J Biol Chem. 1993 Sep 25;268(27):19965-72., 1993-09-25 [PMID:8104183]
Abstract [show]
Site-directed mutagenesis was used to investigate whether phenylalanine residues in predicted transmembrane sequences play essential roles in the function of human P-glycoprotein. Mutant cDNAs, in which codons for each of the 31 phenylalanine residues were changed to alanine, were expressed in mouse NIH 3T3 cells and analyzed with respect to their ability to confer resistance to various drugs. Mutation of either Phe-335 to Ala in transmembrane segment 6, or Phe-978 to Ala in transmembrane segment 12, drastically altered the drug resistance profile conferred by the mutant P-glycoprotein in transfected cells.

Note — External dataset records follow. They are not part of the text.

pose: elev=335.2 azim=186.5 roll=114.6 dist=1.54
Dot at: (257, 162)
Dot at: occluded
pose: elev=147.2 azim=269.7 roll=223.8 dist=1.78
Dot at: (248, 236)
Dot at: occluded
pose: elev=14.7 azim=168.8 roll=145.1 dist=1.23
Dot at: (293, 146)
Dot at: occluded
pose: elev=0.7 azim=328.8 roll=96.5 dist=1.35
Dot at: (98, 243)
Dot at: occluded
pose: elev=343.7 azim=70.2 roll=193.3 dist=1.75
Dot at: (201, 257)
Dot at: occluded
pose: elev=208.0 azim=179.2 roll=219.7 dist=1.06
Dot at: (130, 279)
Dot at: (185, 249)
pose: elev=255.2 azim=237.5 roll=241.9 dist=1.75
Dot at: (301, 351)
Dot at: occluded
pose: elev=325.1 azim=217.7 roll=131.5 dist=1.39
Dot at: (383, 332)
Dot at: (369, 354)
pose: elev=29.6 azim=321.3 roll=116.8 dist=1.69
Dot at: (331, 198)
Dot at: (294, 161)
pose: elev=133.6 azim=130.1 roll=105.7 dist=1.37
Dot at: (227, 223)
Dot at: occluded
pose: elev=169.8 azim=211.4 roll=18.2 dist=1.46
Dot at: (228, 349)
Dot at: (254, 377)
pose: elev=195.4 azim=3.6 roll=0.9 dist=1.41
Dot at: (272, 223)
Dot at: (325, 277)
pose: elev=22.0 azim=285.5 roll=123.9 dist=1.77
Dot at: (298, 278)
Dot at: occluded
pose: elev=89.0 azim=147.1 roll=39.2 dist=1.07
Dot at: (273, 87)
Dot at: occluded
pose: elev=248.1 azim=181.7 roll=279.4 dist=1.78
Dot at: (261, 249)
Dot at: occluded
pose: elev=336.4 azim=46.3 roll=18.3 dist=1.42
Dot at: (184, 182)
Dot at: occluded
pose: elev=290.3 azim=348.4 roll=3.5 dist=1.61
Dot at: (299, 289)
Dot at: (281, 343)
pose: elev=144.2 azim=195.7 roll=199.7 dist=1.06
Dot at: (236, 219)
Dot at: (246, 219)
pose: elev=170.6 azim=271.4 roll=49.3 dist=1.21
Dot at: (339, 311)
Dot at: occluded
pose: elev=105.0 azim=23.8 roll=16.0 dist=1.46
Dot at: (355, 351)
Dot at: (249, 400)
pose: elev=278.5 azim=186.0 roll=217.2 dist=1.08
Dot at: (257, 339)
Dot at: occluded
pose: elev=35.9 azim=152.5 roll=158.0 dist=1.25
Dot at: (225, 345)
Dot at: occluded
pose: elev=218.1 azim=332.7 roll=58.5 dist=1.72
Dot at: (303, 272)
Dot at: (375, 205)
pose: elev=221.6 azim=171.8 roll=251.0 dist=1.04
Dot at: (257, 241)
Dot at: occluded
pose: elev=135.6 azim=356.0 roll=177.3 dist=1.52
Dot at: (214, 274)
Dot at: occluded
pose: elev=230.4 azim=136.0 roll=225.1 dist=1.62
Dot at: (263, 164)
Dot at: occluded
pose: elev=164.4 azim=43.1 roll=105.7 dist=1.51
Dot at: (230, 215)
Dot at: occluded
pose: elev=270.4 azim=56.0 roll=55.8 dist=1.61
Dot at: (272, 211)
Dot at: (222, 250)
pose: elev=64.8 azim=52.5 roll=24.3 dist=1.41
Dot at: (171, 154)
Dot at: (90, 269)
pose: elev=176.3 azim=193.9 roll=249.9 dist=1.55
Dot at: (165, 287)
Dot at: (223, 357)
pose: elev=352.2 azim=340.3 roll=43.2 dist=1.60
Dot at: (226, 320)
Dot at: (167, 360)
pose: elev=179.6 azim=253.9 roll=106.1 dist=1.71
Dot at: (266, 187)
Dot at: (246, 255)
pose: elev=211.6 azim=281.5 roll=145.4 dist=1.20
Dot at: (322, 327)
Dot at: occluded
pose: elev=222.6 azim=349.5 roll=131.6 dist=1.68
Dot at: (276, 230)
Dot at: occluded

Mutant Phe-335-->Ala conferred little resistance to vinblastine or actinomycin D but retained the ability to confer resistance to colchicine and adriamycin. The mutant also showed increased binding of azidopine, which could be inhibited by lower levels of vinblastine, relative to the wild-type enzyme. By contrast, mutant Phe-978-->Ala conferred little or no resistance to colchicine or adriamycin, while its ability to confer resistance to vinblastine or actinomycin D was retained. These results suggest that Phe-335 and Phe-978 play important roles in the recognition and transport of specific substrates by P-glycoprotein. Mutation of Phe-777 to Ala affected the biosynthesis of the transporter. Mutation of the other 28 phenylalanine residues yielded protein products with structural and functional characteristics that were indistinguishable from the wild-type enzyme.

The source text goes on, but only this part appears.